"Obviously, she followed through, as you can see," he said, referencing a picture of his extended family which is 62 persons strong through three generations.
"Adoption isn't just something that transforms the child. It transforms the family, it transforms the community, and sometimes, it even transforms the world," he said.
"My family gave me love, and God gave me purpose," he said. "My life has purpose…my children's lives have purpose."
A panel following Bomberger's speech echoed the theme of "the power of one."
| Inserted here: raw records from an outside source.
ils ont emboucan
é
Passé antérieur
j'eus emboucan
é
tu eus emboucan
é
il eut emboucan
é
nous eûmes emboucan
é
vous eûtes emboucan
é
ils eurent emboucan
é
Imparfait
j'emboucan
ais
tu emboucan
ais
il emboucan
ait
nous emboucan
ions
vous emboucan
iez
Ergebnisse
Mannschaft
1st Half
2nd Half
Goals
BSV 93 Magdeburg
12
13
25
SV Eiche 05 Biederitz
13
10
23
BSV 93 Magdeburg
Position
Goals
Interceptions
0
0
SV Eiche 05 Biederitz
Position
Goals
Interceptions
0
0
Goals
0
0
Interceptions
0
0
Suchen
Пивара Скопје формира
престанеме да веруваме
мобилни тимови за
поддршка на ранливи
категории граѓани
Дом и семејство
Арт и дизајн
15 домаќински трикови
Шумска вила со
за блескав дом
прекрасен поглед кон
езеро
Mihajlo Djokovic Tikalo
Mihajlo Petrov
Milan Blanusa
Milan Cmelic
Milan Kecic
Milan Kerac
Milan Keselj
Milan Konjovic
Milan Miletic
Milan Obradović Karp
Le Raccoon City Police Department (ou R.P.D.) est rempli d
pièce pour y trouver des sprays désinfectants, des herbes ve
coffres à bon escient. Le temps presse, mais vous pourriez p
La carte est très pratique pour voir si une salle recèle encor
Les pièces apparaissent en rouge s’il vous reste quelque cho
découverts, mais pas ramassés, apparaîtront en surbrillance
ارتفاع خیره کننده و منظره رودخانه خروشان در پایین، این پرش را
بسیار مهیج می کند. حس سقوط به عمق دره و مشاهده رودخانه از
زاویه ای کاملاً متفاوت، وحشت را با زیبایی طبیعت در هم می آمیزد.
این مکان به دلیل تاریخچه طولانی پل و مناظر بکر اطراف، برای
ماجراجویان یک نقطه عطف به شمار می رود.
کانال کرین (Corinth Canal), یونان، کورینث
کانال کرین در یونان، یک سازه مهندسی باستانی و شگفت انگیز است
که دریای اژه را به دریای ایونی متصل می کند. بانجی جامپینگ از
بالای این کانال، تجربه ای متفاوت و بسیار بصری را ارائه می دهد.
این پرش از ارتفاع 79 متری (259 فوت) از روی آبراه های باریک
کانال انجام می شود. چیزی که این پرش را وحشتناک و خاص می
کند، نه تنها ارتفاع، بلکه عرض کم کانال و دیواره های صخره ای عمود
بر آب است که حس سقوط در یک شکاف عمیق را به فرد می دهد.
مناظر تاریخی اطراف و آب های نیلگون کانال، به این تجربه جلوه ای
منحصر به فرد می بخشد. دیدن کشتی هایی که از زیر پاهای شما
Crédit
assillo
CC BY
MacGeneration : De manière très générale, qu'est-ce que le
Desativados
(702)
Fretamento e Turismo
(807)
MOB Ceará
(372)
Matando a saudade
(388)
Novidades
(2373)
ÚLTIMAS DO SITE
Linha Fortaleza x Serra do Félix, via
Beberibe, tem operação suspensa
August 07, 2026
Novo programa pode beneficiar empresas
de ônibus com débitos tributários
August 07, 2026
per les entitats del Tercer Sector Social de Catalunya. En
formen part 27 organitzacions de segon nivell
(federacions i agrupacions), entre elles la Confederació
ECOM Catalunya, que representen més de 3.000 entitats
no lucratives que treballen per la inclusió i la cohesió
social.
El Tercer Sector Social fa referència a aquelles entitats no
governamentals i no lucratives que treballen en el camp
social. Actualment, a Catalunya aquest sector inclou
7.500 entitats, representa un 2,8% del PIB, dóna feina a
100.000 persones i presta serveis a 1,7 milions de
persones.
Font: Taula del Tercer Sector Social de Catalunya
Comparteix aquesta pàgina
Dr. Jeff Pauls of the Vitae Foundation, which conducts "right-brain research" of pregnancy centers and Planned Parenthood for the pro-life cause, said that according to research, "the vast majority of women who have chosen abortion would not have done so if just one person would have supported them."
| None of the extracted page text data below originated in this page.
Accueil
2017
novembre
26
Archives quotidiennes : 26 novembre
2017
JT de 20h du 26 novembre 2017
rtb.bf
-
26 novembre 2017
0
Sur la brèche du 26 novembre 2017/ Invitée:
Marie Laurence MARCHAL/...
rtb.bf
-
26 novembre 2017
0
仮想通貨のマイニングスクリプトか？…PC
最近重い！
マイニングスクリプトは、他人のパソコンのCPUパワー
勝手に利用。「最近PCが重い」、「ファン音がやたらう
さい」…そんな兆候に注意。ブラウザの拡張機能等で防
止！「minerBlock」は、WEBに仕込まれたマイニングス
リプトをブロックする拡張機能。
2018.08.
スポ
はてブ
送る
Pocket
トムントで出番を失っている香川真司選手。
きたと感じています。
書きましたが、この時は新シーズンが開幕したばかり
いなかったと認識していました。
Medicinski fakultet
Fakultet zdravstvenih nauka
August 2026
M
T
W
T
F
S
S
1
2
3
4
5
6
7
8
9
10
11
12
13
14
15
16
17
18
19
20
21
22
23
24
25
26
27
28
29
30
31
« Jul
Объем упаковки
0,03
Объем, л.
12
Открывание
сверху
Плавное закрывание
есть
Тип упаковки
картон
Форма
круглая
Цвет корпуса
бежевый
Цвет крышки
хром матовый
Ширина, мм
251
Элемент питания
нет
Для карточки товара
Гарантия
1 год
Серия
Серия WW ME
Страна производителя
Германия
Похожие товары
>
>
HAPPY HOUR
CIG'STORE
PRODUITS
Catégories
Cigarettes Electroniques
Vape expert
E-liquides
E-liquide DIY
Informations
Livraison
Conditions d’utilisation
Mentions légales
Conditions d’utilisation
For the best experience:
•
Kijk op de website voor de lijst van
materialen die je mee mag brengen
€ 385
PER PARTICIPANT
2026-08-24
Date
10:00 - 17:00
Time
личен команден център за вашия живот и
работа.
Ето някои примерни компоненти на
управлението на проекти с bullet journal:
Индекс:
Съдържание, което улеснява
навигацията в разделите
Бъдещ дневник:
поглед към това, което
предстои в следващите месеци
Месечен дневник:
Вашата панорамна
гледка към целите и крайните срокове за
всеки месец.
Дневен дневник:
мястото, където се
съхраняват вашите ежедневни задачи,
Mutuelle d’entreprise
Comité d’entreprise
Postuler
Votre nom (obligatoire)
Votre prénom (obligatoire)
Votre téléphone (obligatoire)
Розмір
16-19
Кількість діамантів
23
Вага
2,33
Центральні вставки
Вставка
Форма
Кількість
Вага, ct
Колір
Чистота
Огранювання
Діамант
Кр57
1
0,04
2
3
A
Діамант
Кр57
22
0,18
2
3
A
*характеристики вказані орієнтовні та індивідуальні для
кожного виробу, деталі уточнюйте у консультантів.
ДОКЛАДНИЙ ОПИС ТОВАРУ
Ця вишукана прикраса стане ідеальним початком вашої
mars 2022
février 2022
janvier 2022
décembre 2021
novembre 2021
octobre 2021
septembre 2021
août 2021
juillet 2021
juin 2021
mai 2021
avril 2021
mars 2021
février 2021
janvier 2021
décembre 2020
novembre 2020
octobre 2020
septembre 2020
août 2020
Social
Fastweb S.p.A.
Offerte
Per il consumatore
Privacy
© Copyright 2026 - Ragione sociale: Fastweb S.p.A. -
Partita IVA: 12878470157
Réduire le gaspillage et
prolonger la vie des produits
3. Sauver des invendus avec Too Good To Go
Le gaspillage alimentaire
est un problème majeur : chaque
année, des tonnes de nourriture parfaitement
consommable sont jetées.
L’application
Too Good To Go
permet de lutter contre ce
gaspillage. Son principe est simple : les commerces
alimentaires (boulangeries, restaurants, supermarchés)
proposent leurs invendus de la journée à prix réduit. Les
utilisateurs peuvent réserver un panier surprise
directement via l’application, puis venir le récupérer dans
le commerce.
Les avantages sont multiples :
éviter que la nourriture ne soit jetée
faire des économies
"You be the one," he told the audience. "If you have somebody that comes up to you, tell them 'you can do this, and I will help,'" and then "follow that up" through action.
Amy Ford, founder of the group "Embrace Grace" which helps churches minister to and help young mothers who experience unplanned pregnancies, recalled the story of one mother whose life changed after just one encounter with a stranger.
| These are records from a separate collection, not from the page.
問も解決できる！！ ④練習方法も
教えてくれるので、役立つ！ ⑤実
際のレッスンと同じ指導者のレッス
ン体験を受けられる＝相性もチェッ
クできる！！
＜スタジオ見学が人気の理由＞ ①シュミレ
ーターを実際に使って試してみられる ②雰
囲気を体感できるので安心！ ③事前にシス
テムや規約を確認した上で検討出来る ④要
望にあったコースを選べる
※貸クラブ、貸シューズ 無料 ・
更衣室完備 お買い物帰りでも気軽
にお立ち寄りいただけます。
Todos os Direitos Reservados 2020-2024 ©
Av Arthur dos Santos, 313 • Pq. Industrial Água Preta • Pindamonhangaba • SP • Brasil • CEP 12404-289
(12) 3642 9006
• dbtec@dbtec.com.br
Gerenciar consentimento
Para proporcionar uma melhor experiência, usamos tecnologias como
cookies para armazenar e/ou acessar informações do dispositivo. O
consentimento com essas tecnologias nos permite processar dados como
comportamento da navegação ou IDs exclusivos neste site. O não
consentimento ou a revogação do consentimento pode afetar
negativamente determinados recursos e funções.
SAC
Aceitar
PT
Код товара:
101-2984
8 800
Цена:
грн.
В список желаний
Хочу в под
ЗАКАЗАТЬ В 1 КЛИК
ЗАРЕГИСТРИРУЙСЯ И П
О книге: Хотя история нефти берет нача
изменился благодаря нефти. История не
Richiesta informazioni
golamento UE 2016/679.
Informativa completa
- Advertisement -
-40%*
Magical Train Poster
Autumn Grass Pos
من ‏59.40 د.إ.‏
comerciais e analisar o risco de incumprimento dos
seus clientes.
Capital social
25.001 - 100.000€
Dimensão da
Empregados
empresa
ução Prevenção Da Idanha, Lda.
The young girl, who was unmarried and pregnant, had been told by her father that she would "be a horrible mother" and should have an abortion or give the baby up for adoption. However, in an answer to prayer, she met a complete stranger who directed her to others who could help her.
Ford recalled the girl's words: "My dad said that he thought I would be a horrible mom, but that guy at the UPS store said he thought I would be a good mom."
Just one person changed her life, Ford said. "We have to be the light of the world," she said, "and we have to be that to every person that we meet."